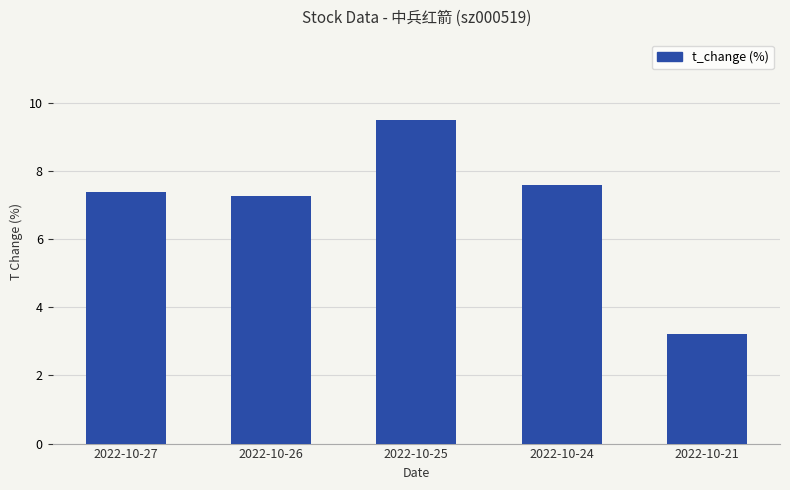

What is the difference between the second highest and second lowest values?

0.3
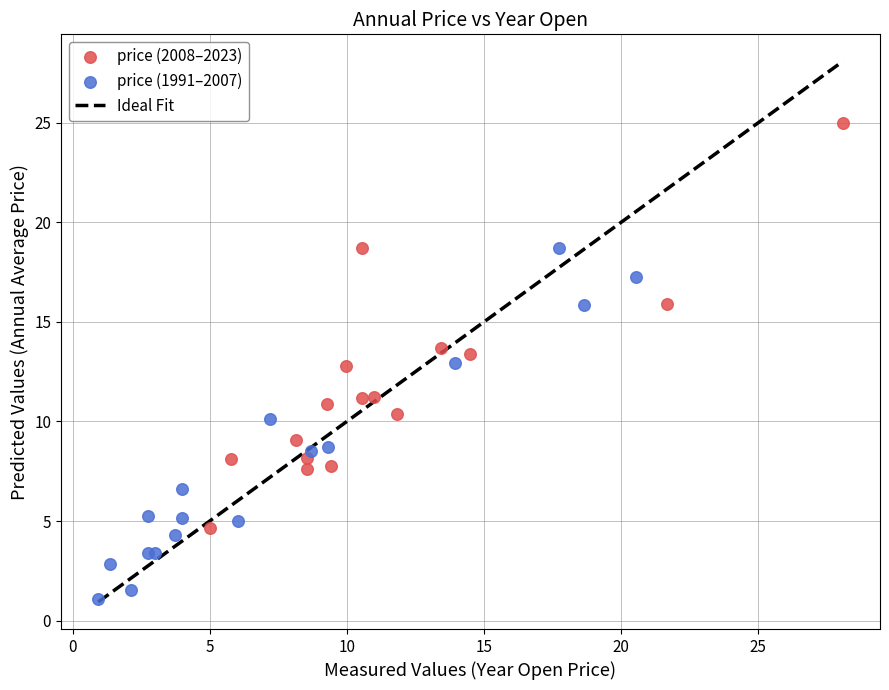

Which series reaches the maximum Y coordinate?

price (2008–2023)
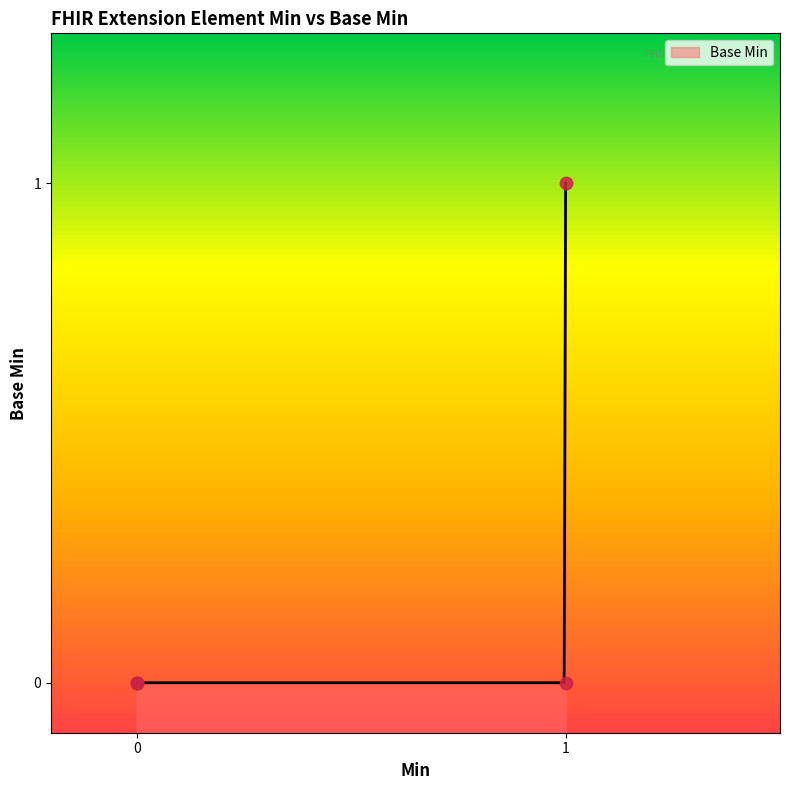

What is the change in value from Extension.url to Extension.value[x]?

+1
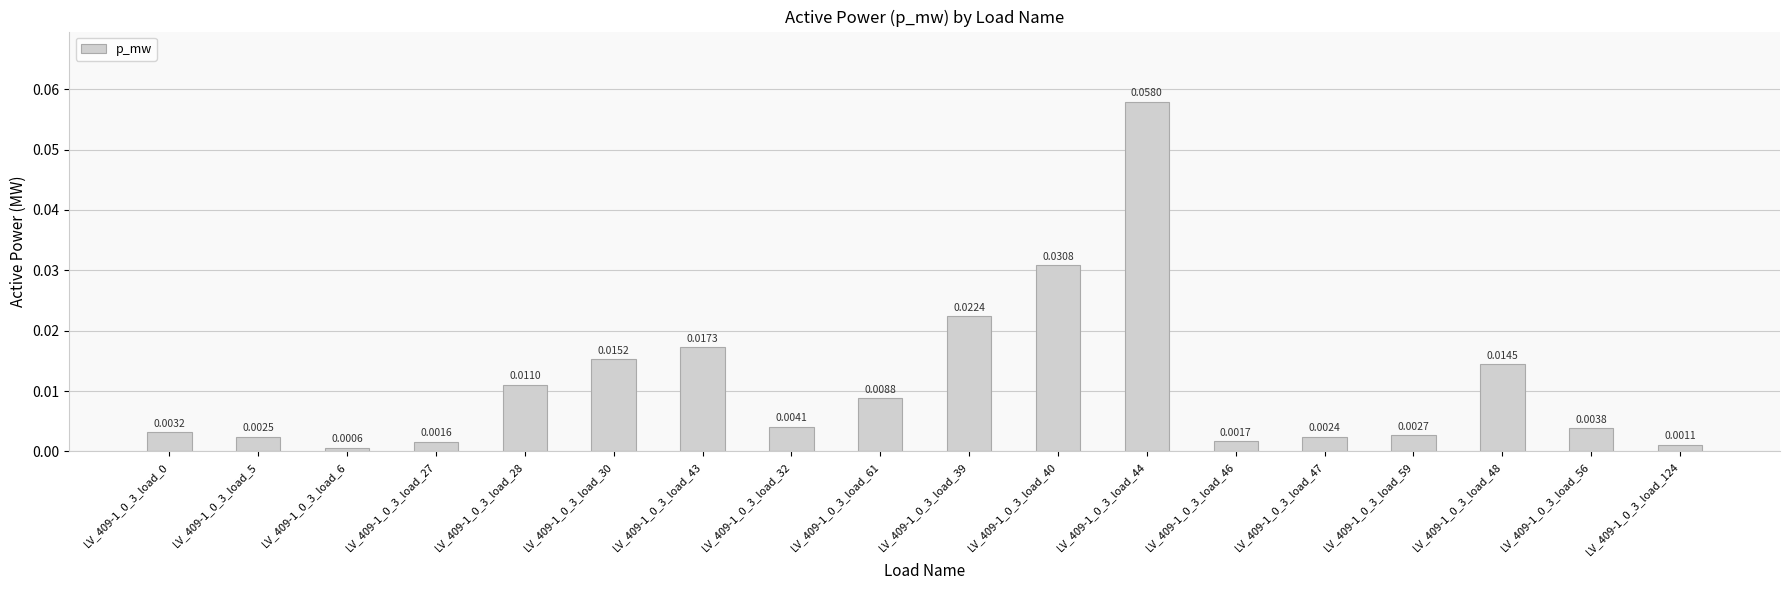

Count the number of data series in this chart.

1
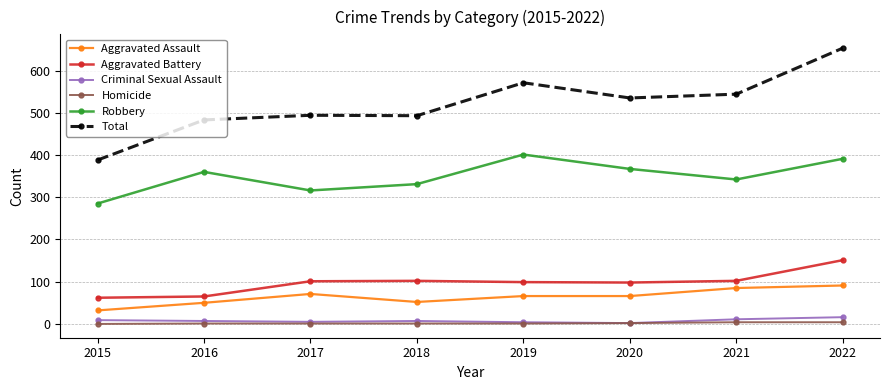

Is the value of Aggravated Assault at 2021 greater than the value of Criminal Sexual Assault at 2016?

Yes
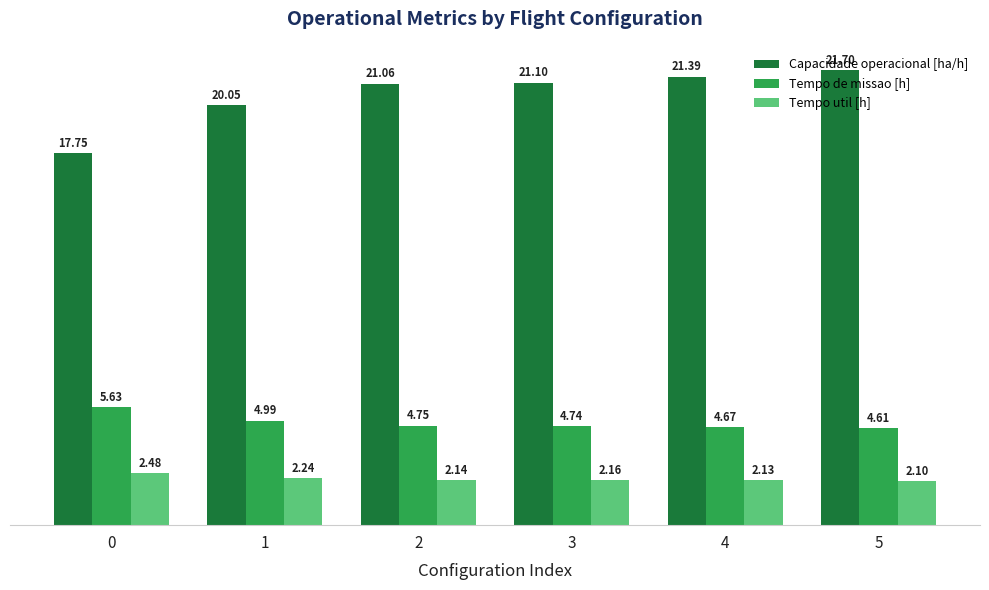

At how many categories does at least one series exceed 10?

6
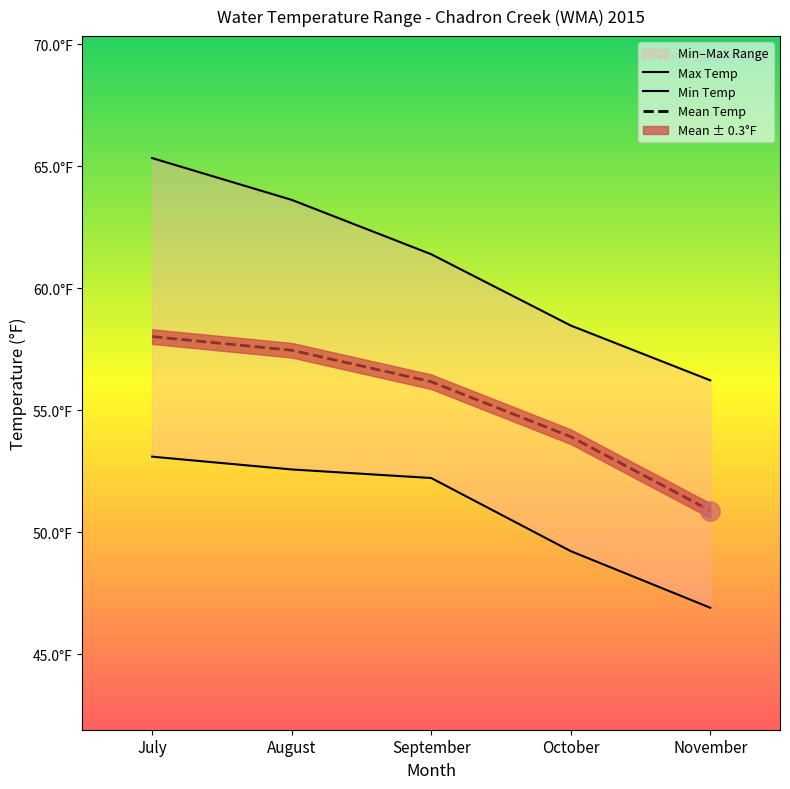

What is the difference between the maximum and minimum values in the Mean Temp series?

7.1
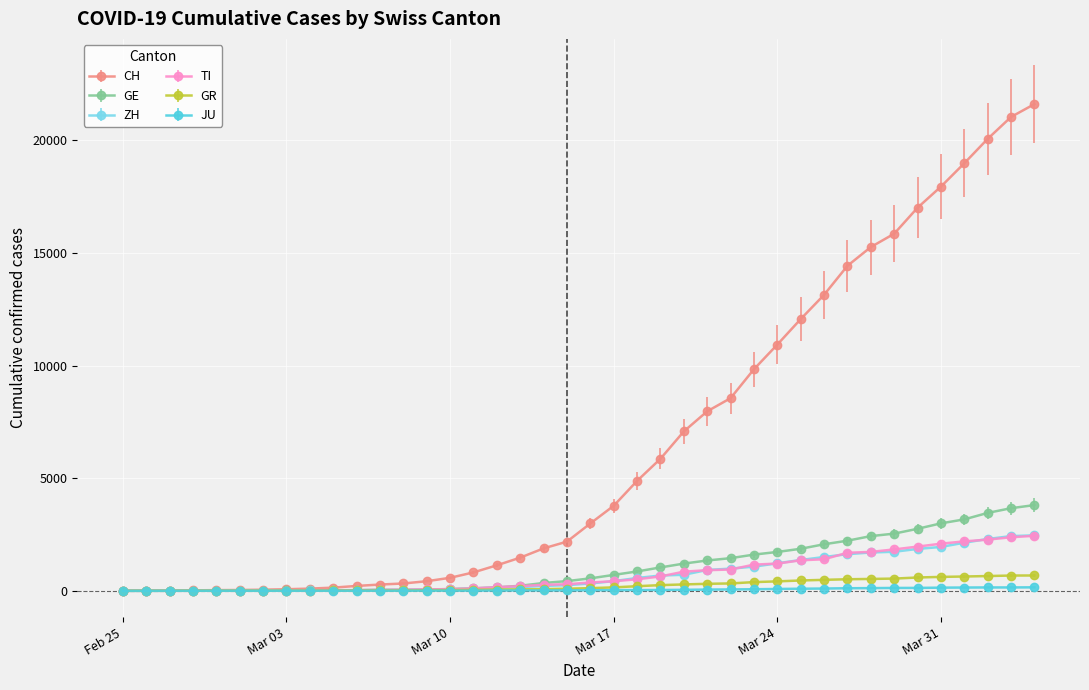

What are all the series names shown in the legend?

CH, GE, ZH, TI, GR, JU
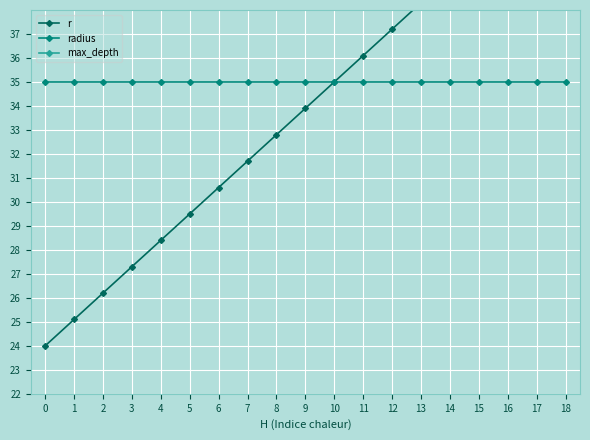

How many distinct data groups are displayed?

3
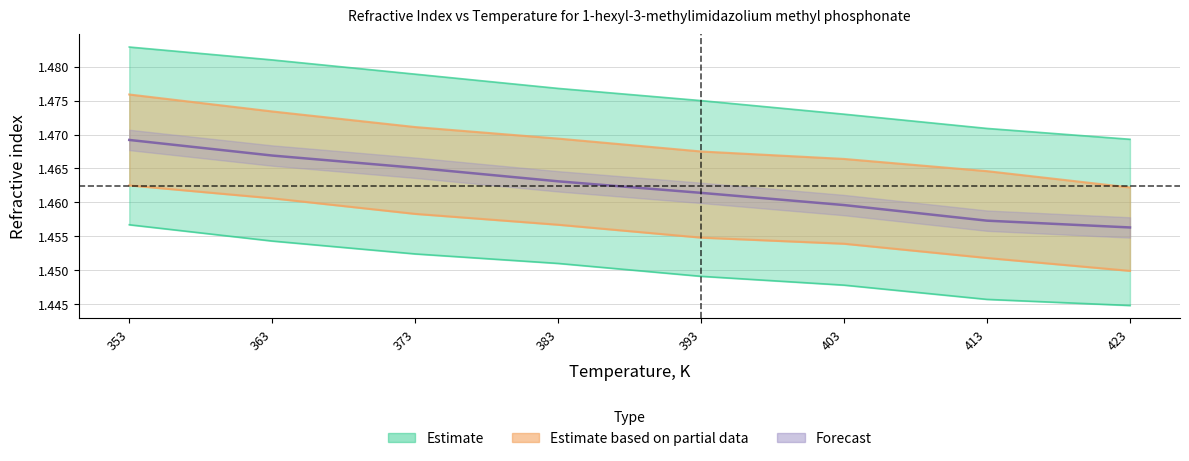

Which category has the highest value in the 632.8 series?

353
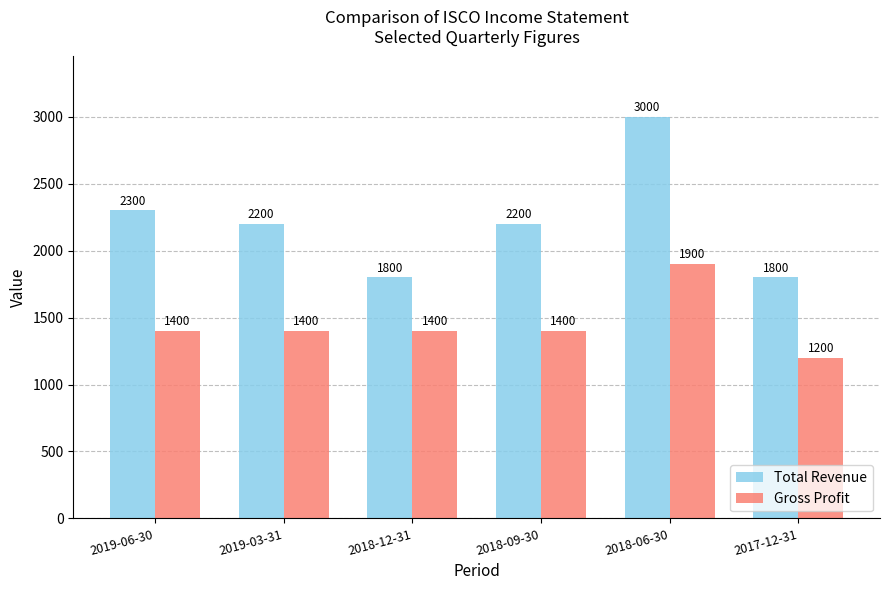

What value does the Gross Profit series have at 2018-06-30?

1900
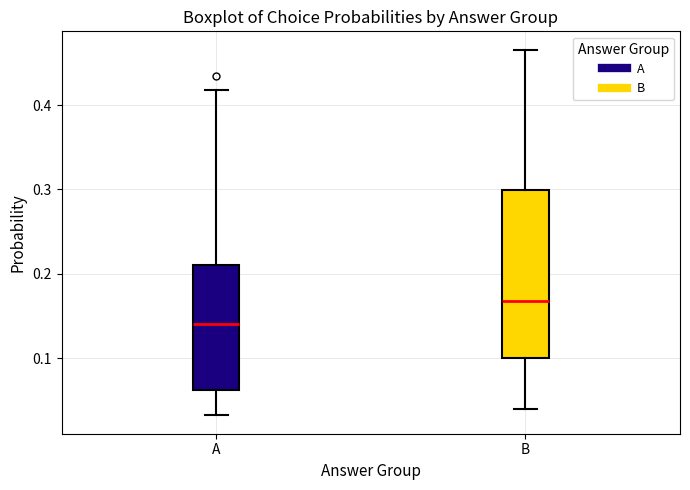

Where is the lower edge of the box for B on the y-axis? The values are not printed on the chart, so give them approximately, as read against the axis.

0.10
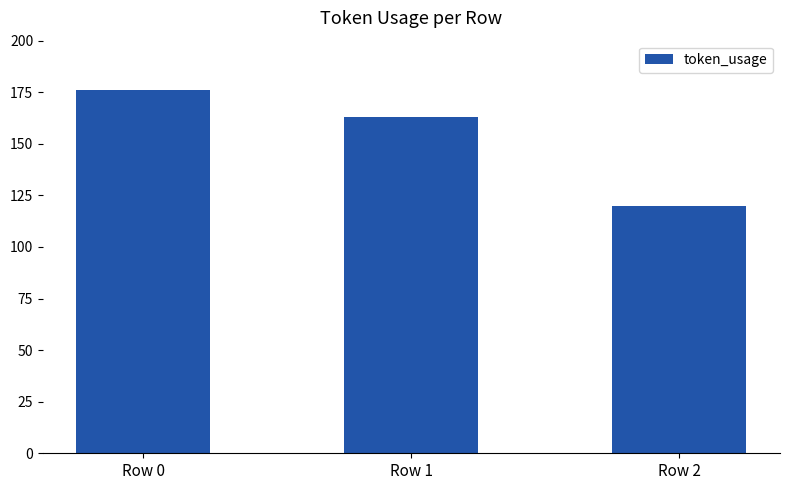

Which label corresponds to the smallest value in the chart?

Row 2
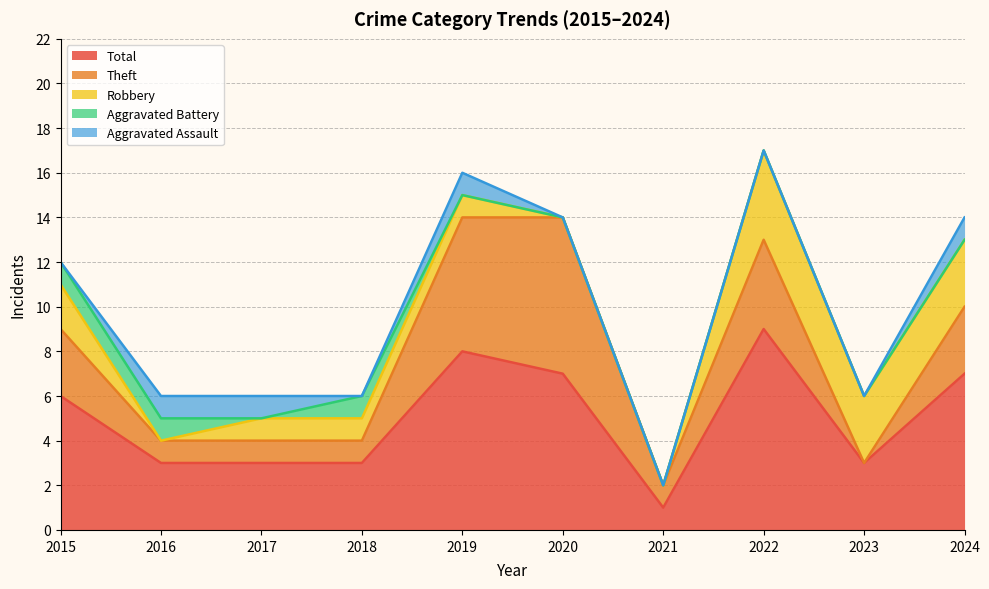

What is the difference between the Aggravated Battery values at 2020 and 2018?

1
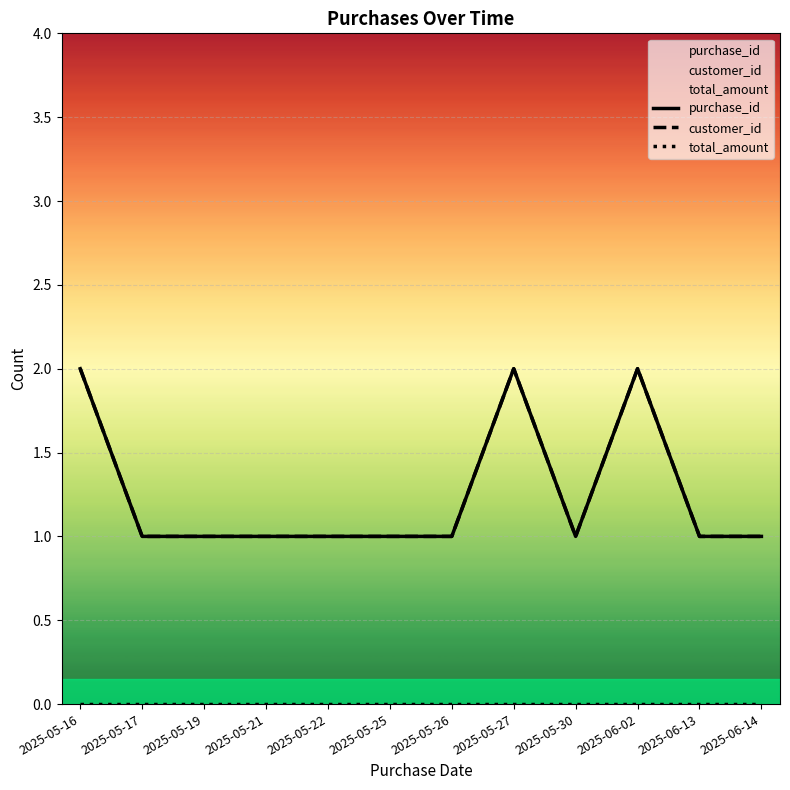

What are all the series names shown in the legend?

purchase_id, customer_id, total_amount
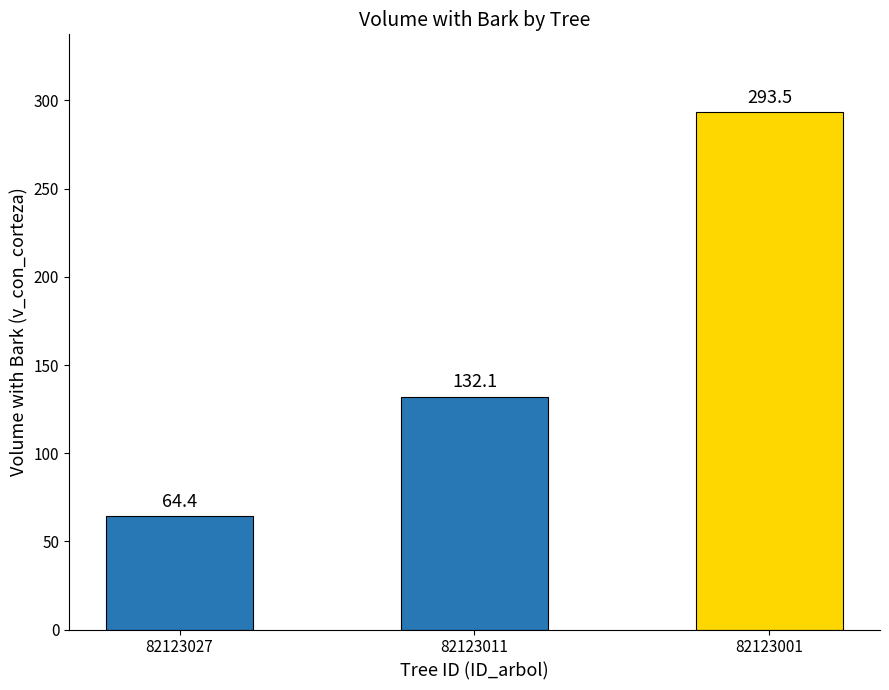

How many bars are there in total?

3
====
WORK INSTRUCTION >> Render all of the lines above as a Markdown table with the columns "Number" and "Line", numbering each row and omitting blank lines. Leave the pictures out of the table.

RESPONSE TO THE EXERCISE >>
| Number | Line |
|---|---|
| 1 | What is the difference between the second highest and second lowest values? |
| 2 | 0.3 |
| 3 | Which series reaches the maximum Y coordinate? |
| 4 | price (2008–2023) |
| 5 | What is the change in value from Extension.url to Extension.value[x]? |
| 6 | +1 |
| 7 | Count the number of data series in this chart. |
| 8 | 1 |
| 9 | Is the value of Aggravated Assault at 2021 greater than the value of Criminal Sexual Assault at 2016? |
| 10 | Yes |
| 11 | At how many categories does at least one series exceed 10? |
| 12 | 6 |
| 13 | What is the difference between the maximum and minimum values in the Mean Temp series? |
| 14 | 7.1 |
| 15 | What are all the series names shown in the legend? |
| 16 | CH, GE, ZH, TI, GR, JU |
| 17 | How many distinct data groups are displayed? |
| 18 | 3 |
| 19 | Which category has the highest value in the 632.8 series? |
| 20 | 353 |
| 21 | What value does the Gross Profit series have at 2018-06-30? |
| 22 | 1900 |
| 23 | Where is the lower edge of the box for B on the y-axis? The values are not printed on the chart, so give them approximately, as read against the axis. |
| 24 | 0.10 |
| 25 | Which label corresponds to the smallest value in the chart? |
| 26 | Row 2 |
| 27 | What is the difference between the Aggravated Battery values at 2020 and 2018? |
| 28 | 1 |
| 29 | What are all the series names shown in the legend? |
| 30 | purchase_id, customer_id, total_amount |
| 31 | How many bars are there in total? |
| 32 | 3 |